_Apply what you read_
a. According to the Gulf of Tonkin interview, what kind of patrols were the Maddox and the Turner Joy on?
b. Carry on the Gulf of Tonkin interview from its final sentence.

_Excerpted text_
★ ★ ★

The US naval activities in the Gulf of Tonkin technically were not part of that war at all. These were US military exercises in the vicinity of a crisis area. So the Maddox and the Turner Joy were on intelligence collection patrols, naval ships, listened to electronic signals wherever they are and these were specially equipped ships to pick up the electronic signals relating to these conflicts between the North Vietnamese and the South Vietnamese.
Of course, they also amounted to a show of force by the United States in support of the South Vietnamese. Now from the point of view of North Vietnam, I feel confident they considered US and the South Vietnamese forces in complete collusion to embarrass and damage North Vietnamese military facilities threatening the South. Therefore they probably thought of the presence of the Maddox and the Turner Joy as a provocation, as a part of a military harassment of North Vietnamese forces.
But our position was that the destroyers, the US naval destroyers, were merely maneuvering in the Gulf of Tonkin, in international waters, collecting intelligence about North Vietnam and its radar facilities and its naval forces in particular reacting to an attack which we knew in advance was going to take place.
Interviewer:
But could we have assumed that the North Vietnamese made the connection and yet we kept the patrols out there anyway?
Cline:
I think that the American policy at the time was committed to helping the South Vietnamese defend their territory and we were prepared to take that amount of risk which is involved in having US naval forces in the vicinity of these local combat situations. This was a risk. I do not think it was intended to provoke a North Vietnamese attack, but clearly the authorities in Washington were prepared to accept that risk.
Interviewer:
Do you want to ask the questions about the later McCone visits?
No, I'd go into it. I'd ask this again.

★ ★ ★

_Data for analysis_
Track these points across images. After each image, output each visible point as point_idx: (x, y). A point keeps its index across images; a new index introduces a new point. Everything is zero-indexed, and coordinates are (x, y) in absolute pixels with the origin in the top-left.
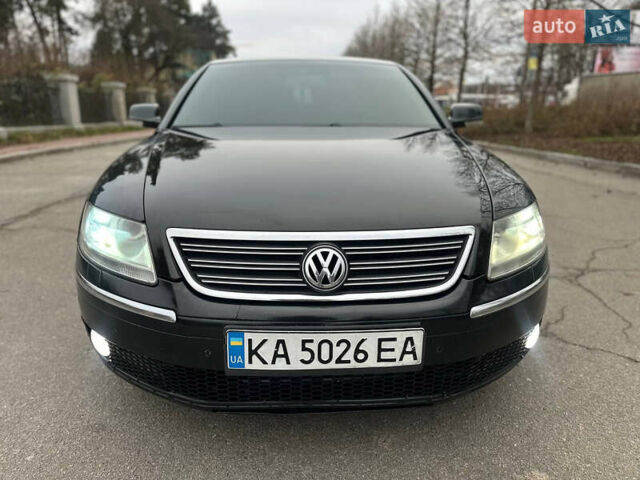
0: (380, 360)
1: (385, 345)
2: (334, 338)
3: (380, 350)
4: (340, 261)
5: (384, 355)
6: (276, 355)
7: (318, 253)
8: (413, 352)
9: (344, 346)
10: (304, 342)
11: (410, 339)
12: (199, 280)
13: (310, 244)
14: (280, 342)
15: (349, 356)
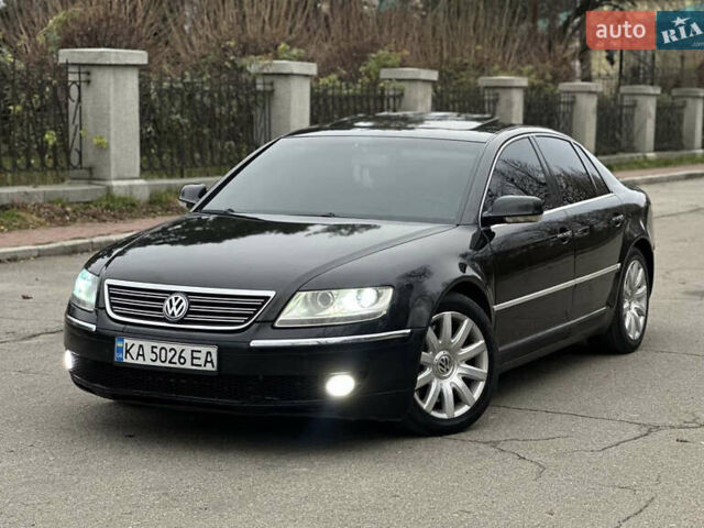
0: (193, 364)
1: (195, 355)
2: (168, 346)
3: (193, 358)
4: (184, 304)
5: (195, 361)
6: (139, 355)
7: (173, 297)
8: (212, 361)
9: (173, 352)
10: (153, 347)
11: (209, 353)
12: (112, 309)
13: (171, 293)
14: (141, 346)
15: (176, 360)
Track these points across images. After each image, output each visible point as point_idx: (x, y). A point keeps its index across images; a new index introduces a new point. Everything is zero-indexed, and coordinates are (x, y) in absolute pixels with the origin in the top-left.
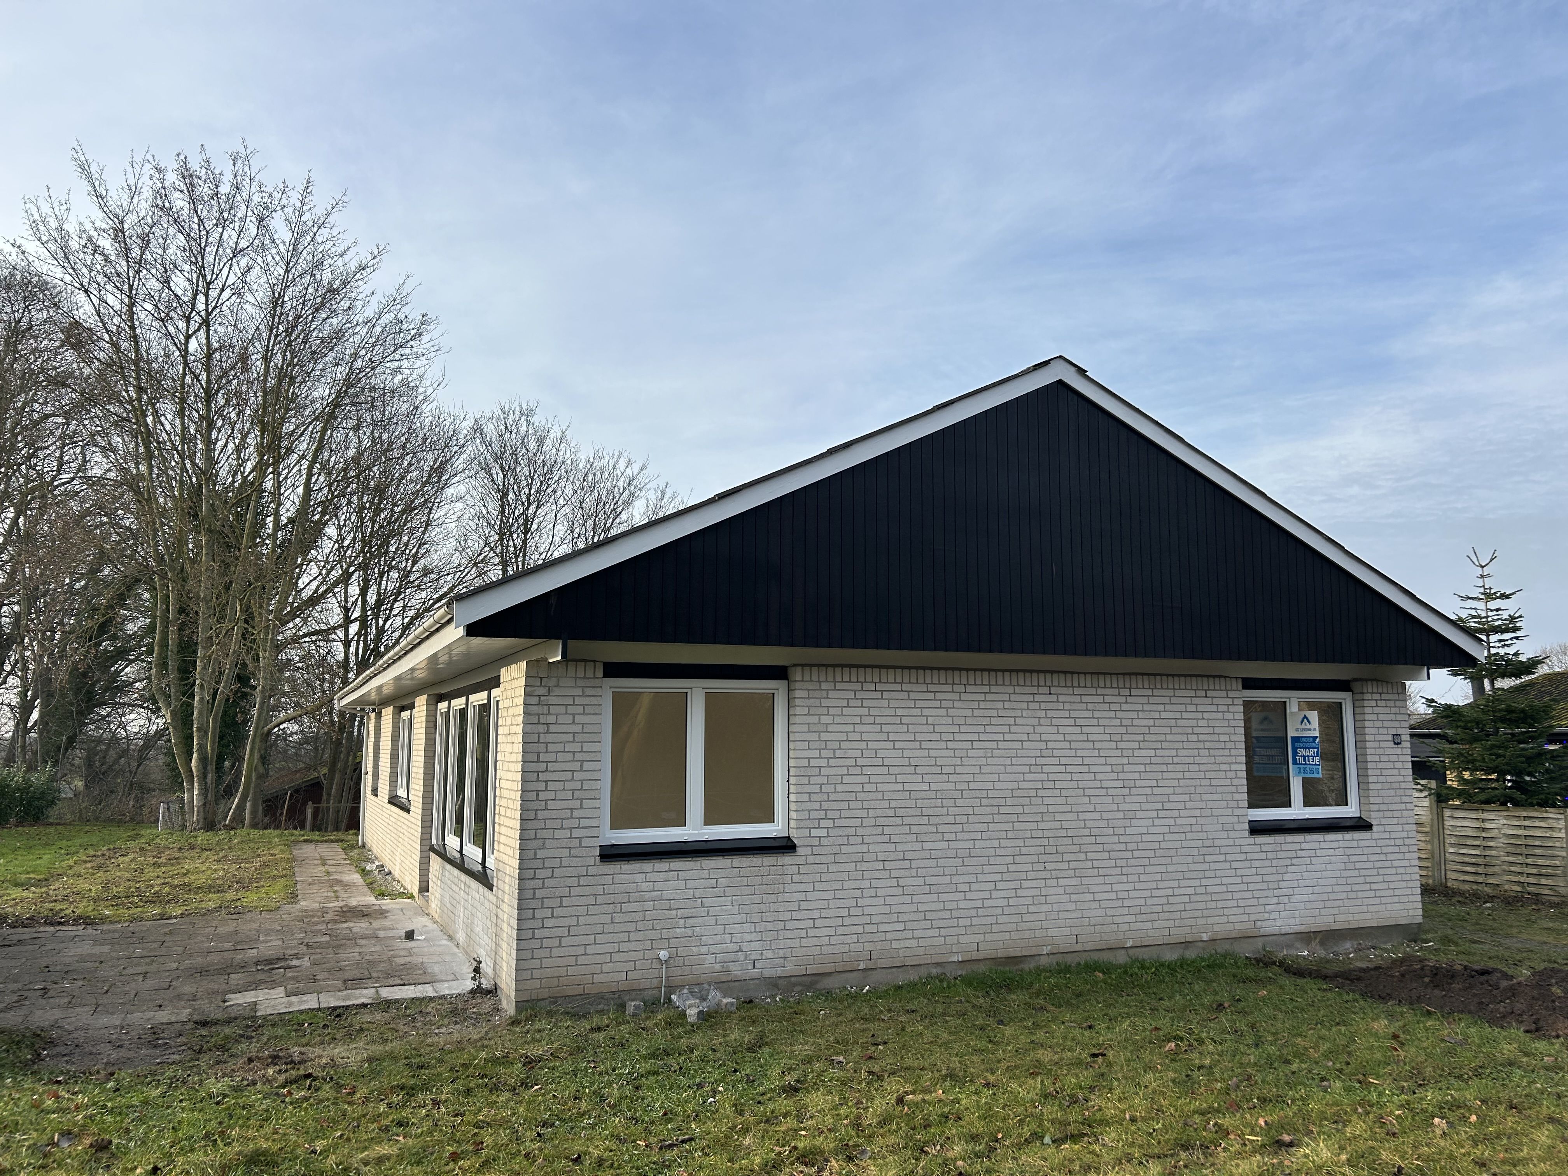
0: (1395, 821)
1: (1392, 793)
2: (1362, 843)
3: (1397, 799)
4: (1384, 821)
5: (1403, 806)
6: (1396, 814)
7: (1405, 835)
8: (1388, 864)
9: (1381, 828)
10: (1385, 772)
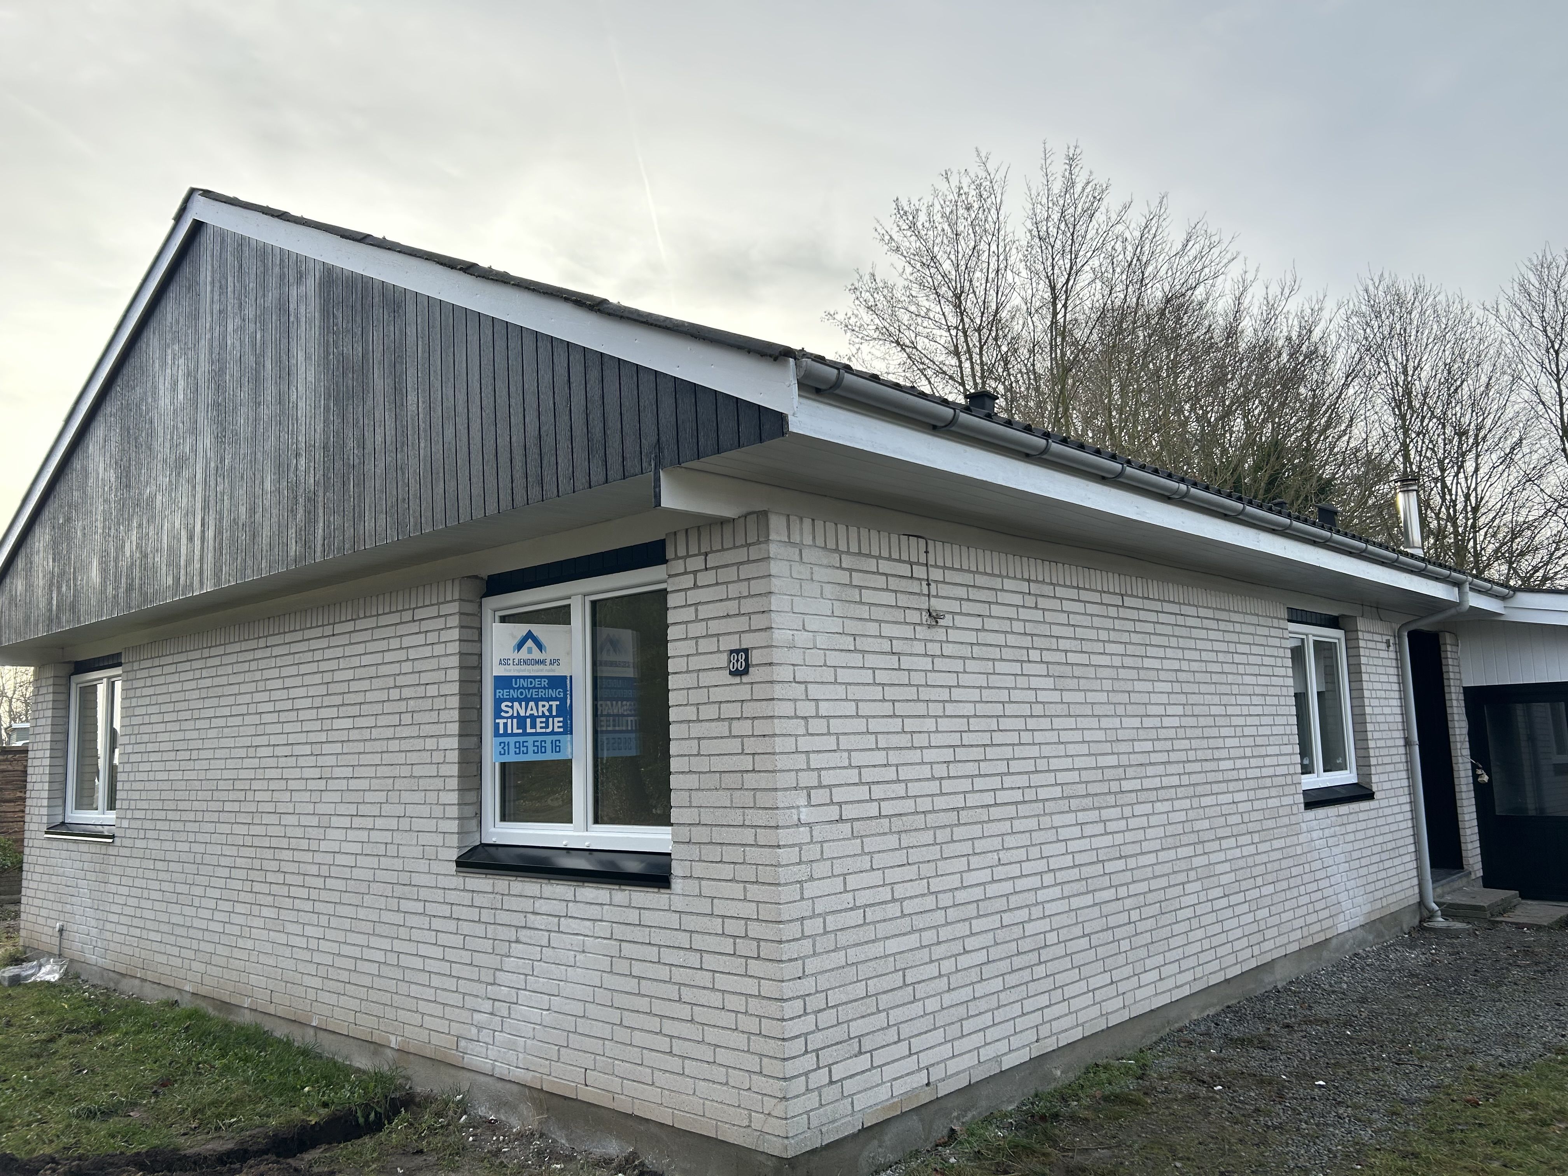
0: (727, 871)
1: (723, 798)
2: (648, 918)
3: (736, 817)
4: (699, 870)
5: (747, 836)
6: (731, 854)
7: (749, 910)
8: (704, 978)
9: (692, 887)
10: (707, 747)
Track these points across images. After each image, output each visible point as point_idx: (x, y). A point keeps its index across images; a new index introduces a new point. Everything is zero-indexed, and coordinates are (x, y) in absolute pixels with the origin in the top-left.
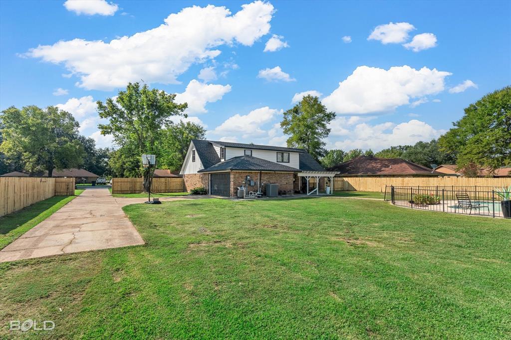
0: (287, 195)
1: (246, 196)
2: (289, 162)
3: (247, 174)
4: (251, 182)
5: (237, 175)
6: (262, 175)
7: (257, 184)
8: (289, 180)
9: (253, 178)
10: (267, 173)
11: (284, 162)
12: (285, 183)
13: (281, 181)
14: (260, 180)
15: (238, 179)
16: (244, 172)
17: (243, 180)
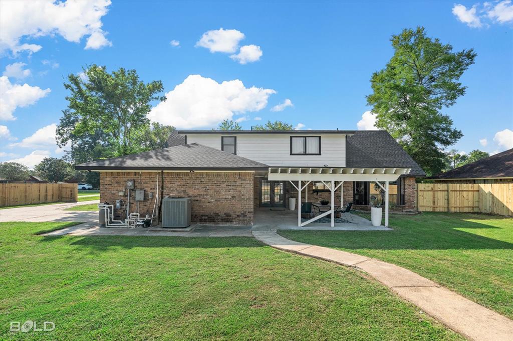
0: (235, 224)
1: (111, 222)
2: (320, 154)
3: (130, 177)
4: (137, 192)
5: (108, 179)
6: (167, 179)
7: (153, 197)
8: (240, 189)
9: (145, 185)
10: (178, 174)
11: (308, 154)
12: (230, 197)
13: (218, 192)
14: (162, 189)
15: (110, 187)
16: (124, 174)
17: (121, 188)
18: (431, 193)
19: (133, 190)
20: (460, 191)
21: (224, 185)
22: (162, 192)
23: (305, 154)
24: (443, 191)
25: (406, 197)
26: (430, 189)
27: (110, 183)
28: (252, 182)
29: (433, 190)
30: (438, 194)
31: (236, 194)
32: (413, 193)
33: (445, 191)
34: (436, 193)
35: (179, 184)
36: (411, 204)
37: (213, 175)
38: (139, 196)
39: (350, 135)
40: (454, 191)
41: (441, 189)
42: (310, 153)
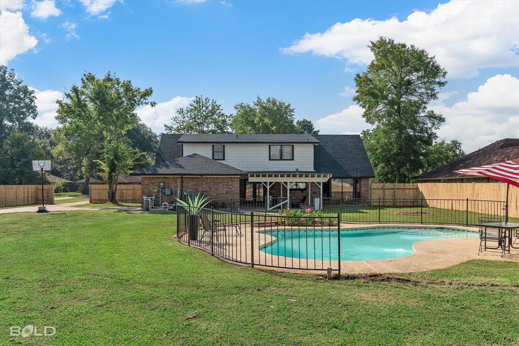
1: (152, 208)
2: (293, 160)
3: (160, 180)
4: (166, 189)
5: (146, 181)
6: (185, 181)
7: (176, 192)
8: (231, 187)
9: (171, 185)
10: (192, 178)
11: (284, 160)
12: (225, 192)
13: (217, 189)
14: (182, 187)
15: (148, 186)
16: (157, 178)
17: (155, 187)
18: (382, 191)
19: (164, 188)
20: (403, 189)
21: (221, 185)
22: (182, 190)
23: (281, 159)
24: (390, 189)
25: (361, 194)
26: (381, 187)
27: (148, 184)
28: (239, 183)
29: (383, 188)
30: (387, 192)
31: (229, 190)
32: (367, 191)
33: (392, 189)
34: (385, 190)
35: (192, 184)
36: (366, 200)
37: (214, 178)
38: (168, 192)
39: (316, 145)
40: (398, 189)
41: (389, 188)
42: (285, 159)
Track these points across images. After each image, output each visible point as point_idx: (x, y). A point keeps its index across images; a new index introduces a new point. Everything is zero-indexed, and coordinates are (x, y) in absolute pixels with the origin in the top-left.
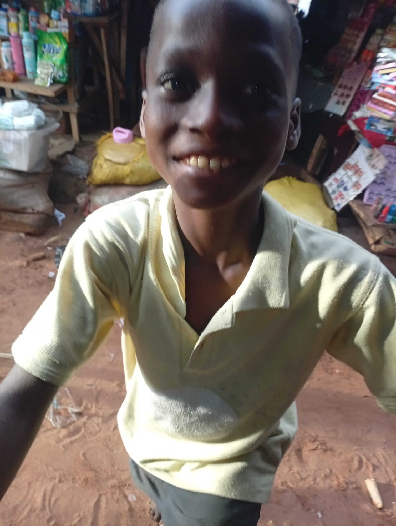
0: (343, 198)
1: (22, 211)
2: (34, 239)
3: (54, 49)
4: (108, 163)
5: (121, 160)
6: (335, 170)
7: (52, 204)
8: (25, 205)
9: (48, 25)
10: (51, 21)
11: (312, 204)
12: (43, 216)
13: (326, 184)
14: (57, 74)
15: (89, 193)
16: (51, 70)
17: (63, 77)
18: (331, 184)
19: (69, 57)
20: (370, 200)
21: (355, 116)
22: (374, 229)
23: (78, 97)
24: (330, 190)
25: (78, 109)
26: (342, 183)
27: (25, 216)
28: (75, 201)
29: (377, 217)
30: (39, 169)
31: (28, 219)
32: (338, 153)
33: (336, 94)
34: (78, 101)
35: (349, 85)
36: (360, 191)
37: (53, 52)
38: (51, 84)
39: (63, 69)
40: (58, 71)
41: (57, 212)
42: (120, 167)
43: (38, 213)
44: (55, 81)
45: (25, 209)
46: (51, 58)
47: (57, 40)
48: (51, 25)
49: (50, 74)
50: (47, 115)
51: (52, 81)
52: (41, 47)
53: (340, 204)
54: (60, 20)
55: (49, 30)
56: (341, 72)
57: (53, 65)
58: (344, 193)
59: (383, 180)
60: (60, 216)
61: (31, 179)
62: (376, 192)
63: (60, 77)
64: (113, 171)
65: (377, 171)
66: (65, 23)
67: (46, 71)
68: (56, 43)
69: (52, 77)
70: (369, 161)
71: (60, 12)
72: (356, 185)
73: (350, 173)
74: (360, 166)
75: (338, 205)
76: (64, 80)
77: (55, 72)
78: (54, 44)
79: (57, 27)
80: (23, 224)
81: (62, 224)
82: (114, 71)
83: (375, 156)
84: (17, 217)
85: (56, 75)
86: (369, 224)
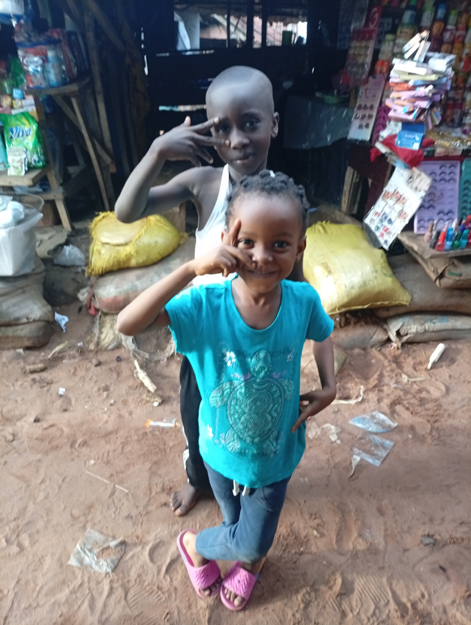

★ ★ ★

_Responses by task_
a. Intelligence collection patrols.

b.
Intent and veracity of the attacks

Interviewer:
Alright. Alright, let's go back and redo this other part, which was...I'm asking you to repeat it a bit. Why did you think that the second incident did not - just talking about the second incident - why it didn't occur and the intercepted...?
Cline:
Yes, I think there was in the minds of intelligence officers initially before they had time to do full research and perhaps for many days or indefinitely in the minds of policy-making officers, confusion between the first incident and the second incident which were reported as North Vietnamese, torpedo boat attacks, on US naval destroyers.
Unquestionably, an attack by North Vietnamese torpedo boats took place on the night of the first incident. Its gravity is a little hard to pin down, but it was a deliberate attack. It was reported by many shore stations and by the destroyer commander in the vicinity on the night of the second incident that a second torpedo boat attack took place.
My view after looking over all of the data a few days later after the policy decisions had been made was that there was a great deal of confusion as to the time precise events took place and that many reports which seem to relate to the second night the second incident in fact, were delayed reports by North Vietnamese describing the damage done and the events of the first incident.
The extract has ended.